By Robert Frank
www.newscoverage.org
Baie d’Urfé councilors kept in the dark
Councilor Brian Manning has obtained Baie d’Urfé’s architectural plans for a proposed new town hall via an access to information (ATI) request as a private citizen.
“I finally received the plans after asking for them since I was elected,” he told The Suburban. “I also placed another request about the cost of all the plans, which is enormous. I have all the documents.”
Manning remained reluctant to share the documents, saying that a senior town official had warned him that it would violate the law to do so.
“I would like to release some of these documents but I was told that I can’t,” he said.
The official provided a page from the Access to Information Commission web site that referred to new, beefed up ATI rules that came into effect April 1, and suggested that he could not share the town hall information with any other individuals, because the town had provided it to him before April 1.
Another elected representative, Baie d’Urfé Councilor Peter Fletcher, also had to resort to access to information to obtain the town hall plans. He told The Suburban that other members of town council suggested that they were not public information.
However, Access to Information Commission jurist Stéphanie Poullin-Régnié told The Suburban that Baie d’Urfé’s contention is unfounded.
“Once the city provides access to a document, it no longer has any control over it,” she said in a telephone interview. “The person who has obtained it through the ATI law can do whatever they want with it.”
Poullin-Régnié added that the April 1 rule that the Baie d’Urfé official cited to Manning was irrelevant, “because it doesn’t apply to municipalities.”

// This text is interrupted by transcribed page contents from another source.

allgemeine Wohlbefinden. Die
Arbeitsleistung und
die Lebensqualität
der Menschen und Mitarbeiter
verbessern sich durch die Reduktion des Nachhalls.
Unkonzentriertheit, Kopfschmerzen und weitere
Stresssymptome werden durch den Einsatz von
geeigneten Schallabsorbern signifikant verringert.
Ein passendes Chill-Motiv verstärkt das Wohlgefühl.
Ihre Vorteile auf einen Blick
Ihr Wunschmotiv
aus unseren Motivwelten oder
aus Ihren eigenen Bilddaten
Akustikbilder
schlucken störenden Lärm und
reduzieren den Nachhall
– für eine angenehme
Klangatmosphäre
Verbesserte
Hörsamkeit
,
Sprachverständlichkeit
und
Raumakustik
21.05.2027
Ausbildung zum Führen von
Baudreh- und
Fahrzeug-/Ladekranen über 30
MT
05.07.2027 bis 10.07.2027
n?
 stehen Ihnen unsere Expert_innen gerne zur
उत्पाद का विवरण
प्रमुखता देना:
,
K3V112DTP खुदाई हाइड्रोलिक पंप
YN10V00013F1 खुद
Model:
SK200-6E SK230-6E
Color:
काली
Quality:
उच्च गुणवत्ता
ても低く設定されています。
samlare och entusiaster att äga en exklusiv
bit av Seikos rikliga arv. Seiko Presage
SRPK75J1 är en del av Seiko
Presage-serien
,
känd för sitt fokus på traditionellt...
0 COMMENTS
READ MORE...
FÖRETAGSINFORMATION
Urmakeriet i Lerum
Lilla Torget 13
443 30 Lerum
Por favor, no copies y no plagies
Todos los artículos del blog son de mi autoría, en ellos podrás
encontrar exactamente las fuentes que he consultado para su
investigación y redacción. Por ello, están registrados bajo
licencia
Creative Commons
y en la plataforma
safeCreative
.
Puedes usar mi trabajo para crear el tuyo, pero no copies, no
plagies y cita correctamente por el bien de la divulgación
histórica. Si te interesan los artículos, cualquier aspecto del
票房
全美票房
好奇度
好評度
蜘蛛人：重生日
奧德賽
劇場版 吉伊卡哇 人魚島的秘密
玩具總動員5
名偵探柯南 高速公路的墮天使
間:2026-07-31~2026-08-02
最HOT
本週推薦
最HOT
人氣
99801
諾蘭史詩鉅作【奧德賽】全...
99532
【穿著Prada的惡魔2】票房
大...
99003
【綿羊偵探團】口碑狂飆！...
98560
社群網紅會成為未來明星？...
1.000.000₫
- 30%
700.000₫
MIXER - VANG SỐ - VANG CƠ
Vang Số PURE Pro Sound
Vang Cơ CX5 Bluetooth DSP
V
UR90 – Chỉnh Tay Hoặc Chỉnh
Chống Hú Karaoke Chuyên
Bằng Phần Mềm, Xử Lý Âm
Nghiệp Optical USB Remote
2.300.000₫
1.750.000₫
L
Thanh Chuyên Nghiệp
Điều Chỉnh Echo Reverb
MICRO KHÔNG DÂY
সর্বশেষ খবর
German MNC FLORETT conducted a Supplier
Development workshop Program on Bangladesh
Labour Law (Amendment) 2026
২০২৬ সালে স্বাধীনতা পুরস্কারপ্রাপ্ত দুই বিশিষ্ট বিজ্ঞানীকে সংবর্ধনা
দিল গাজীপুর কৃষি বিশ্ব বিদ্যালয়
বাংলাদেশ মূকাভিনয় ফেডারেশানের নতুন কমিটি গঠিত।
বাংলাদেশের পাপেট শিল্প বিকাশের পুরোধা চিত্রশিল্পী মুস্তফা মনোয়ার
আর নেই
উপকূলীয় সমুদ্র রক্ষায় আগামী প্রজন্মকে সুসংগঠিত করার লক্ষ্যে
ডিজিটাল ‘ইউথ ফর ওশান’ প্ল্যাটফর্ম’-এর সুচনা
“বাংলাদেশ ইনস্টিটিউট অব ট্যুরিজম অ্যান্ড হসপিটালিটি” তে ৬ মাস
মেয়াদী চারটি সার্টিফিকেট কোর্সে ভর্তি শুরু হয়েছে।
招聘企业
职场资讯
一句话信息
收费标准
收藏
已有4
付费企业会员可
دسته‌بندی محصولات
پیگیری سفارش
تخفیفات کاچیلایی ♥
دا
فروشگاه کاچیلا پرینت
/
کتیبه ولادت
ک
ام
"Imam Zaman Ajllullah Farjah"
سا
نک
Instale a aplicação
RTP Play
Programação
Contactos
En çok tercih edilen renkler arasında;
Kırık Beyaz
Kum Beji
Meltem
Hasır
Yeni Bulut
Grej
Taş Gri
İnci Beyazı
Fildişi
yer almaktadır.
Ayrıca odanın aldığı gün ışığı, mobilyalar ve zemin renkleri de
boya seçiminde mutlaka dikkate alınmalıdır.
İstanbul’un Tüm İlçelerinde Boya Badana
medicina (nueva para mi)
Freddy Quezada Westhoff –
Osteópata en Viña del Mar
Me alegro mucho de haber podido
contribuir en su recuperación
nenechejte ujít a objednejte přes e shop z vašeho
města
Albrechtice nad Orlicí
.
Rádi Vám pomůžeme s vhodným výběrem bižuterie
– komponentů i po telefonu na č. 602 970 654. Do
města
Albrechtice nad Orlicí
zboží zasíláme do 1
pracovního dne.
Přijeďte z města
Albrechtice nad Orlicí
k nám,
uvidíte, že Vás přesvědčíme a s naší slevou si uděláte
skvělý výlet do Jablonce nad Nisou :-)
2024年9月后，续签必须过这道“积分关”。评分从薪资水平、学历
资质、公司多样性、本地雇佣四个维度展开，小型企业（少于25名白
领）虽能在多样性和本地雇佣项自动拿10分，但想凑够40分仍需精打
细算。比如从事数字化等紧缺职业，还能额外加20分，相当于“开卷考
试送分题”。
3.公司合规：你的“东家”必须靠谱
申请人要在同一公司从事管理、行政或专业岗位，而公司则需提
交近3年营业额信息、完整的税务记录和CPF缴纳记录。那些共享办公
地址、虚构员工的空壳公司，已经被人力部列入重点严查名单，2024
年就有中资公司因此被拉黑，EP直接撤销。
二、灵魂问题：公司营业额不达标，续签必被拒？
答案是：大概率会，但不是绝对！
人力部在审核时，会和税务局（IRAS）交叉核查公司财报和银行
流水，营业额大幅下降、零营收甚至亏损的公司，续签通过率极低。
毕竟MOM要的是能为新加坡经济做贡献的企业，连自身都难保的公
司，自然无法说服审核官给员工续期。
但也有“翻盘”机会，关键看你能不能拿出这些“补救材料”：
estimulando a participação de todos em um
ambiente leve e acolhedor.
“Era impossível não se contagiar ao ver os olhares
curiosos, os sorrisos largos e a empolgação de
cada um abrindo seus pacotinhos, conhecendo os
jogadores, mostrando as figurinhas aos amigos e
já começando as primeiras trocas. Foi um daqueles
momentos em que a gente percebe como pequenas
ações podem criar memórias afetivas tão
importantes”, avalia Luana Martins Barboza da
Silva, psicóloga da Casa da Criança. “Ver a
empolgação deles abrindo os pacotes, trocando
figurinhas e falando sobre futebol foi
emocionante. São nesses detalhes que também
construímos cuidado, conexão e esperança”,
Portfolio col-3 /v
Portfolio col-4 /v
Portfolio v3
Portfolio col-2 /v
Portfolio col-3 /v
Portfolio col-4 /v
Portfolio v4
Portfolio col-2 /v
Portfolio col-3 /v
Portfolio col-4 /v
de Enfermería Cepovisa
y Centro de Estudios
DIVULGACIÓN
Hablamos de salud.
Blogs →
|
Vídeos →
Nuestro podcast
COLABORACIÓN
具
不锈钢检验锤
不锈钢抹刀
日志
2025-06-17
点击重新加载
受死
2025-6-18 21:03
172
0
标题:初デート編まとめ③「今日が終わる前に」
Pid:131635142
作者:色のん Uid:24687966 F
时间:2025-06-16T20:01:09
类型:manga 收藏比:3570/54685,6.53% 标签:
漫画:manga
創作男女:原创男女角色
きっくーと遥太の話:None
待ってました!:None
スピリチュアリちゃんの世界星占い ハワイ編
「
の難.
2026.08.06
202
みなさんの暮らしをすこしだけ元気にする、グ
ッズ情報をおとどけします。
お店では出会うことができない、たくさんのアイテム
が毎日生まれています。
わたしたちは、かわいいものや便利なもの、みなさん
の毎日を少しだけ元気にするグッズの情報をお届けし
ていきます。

“I thought that whatever we need to make a decision – any kind of documents that would help us to decide on anything in town that we’re voting on – should be made available to us,” Manning said. “I presume that [Baie d’Urfé’s legal counsel] wasn’t talking about through the ATI route.”
Manning has had to file ATI requests to find out the rate of return that the town’s more than $8 million in deposits is earning.
“Seems like it’s well under one per cent,” he said.
“Should we be leaving this to the administration to manage?” Manning asked. “That’s what I feel has been done. The buck stops at city council, not with the administration.”
Mayor Maria Tutino failed to respond to The Suburban’s interview request during the past two weeks. In March, she told the newspaper that the town wants to be exempted from the province’s ATI law because it doesn’t have enough staff to respond to ATI requests.
She specifically objected to responding to a request from resident Gaetano Ionata for financial information. Two weeks ago, the Access to Information Commission ruled against the town of Prévost, which had objected to a similar ATI request.
At last month’s town council meeting, Tutino reportedly claimed that, during the past year, citizens in the audience had been unruly and had disrupted the proceedings. She also moved to bar Manning as well as Councilor Peter Fletcher from serving again as pro-mayor during her absence.
Fletcher, who had previously chaired a council meeting without incident, suggested that broadcasting council proceedings via the internet would help the public to make up its own mind about goings-on at the town hall.
“It would enable all elected officials to be held accountable without emotional or obscured interpretation,” he said in a statement. “Transparency can be improved in Baie d’Urfé. I will continue to voice my respectful opposition.”
Laval broadcast its first city council webcast last night, Pointe Claire has also just adopted the practice and Lester B. Pearson School Board has for many years webcast its council meetings.